Les nouvelles technologies en question

La semaine dernière, j’ai été envoyé à un séminaire en Norvège où une intervention a mis en évidence à quel point ces dernières sont généralement décriées. C’est qu’elles causent presque toujours des troubles sociaux, économiques et financiers. A titre d’exemple, Le télégraphe a été condamné à s’effacer quand est apparu le téléphone. le réfrigérateur a marqué la fin du métier de laitier, etc.
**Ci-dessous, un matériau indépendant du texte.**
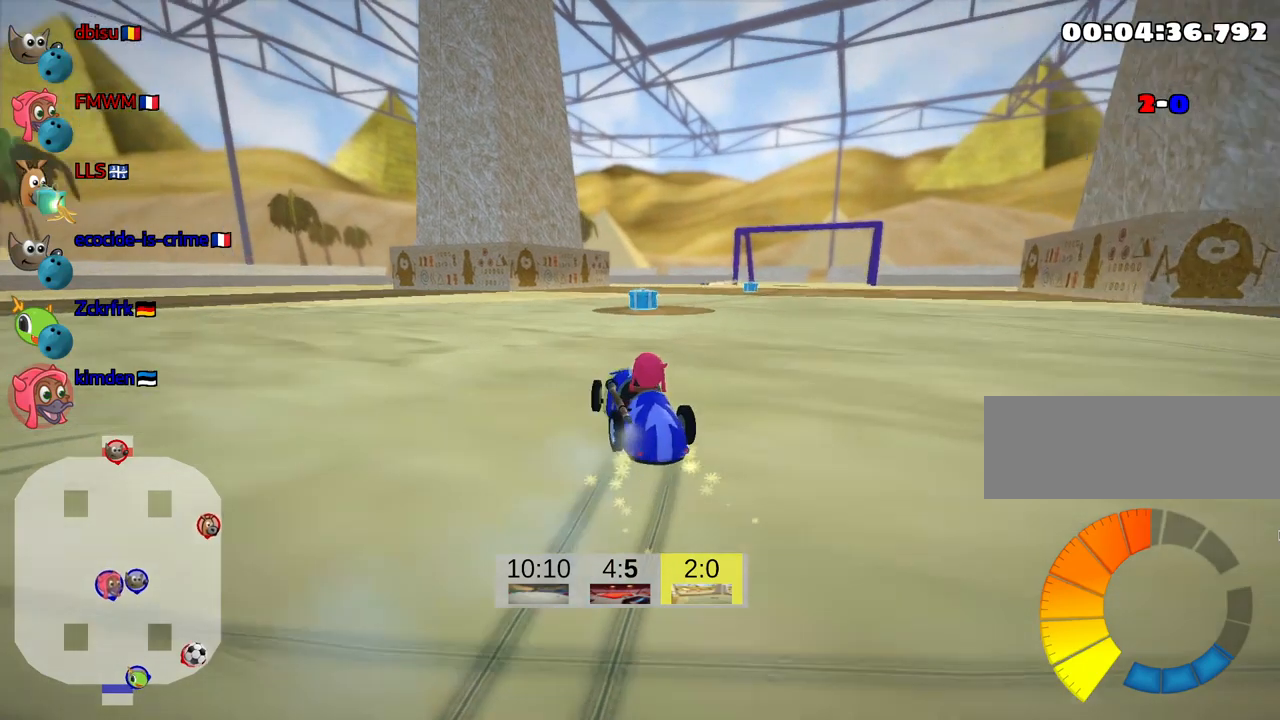
{"keys": ["nitro", "right", "up"], "events": [[66, "right", "up"], [150, "right", "down"], [300, "nitro", "down"], [300, "skid", "up"]]}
Un intervenant nous a fait une démonstration pour montrer cette singularité du progrès. Il a employé un objet tout simple : le smartphone. Un appareil qui fusionne un téléphone, une vidéothèque, un appareil photo et un mini-ordinateur. Le smartphone a non seulement l’avantage d’un encombrement moins important, mais il produit égalementune meilleure qualité, ne nécessite moins de travail d’assemblage et requiert moins de matériaux.. Il a, comme on peut l’imaginer, représenté un revers pour bon nombre d’entreprises : producteurs de CD, disquaires, producteurs de rouleaux de film ou de calculettes de poche. Le smartphone a été un vrai revers pour ces industries respectives. Toutefois, en délogeant tous ces appareils, il a amélioré nos conditions de vie. C’est « le paradoxe du progrès. Les innovations débouchent sur une mutation ainsi qu’un renforcement du niveau de vie mais confrontent avant tout les industries existantes à des écueils. Elles causent des pertes ou les inclinent même parfois à disparaître. L’augmentation de la richesse globale apparaît clairement à terme ; à court terme cependant, ce sont essentiellement les conséquences défavorables qui s’exposent : certains salariés au sein de ces industries se voient soudain dépossédés de leur emploie suite à la concurrence. Le laitier perd son travail parce que tout le monde procure un réfrigérateur. Les petits magasins sportifs jettent l’éponge suite à la montée de Décathlon. Les perdants de la lutte concurrentielle posent évidemment un regard négatif sur les nouvelles technologies. Voilà pourquoi le progrès, malgré son indéniable utilité, est au départ régulièrement observé comme une régression.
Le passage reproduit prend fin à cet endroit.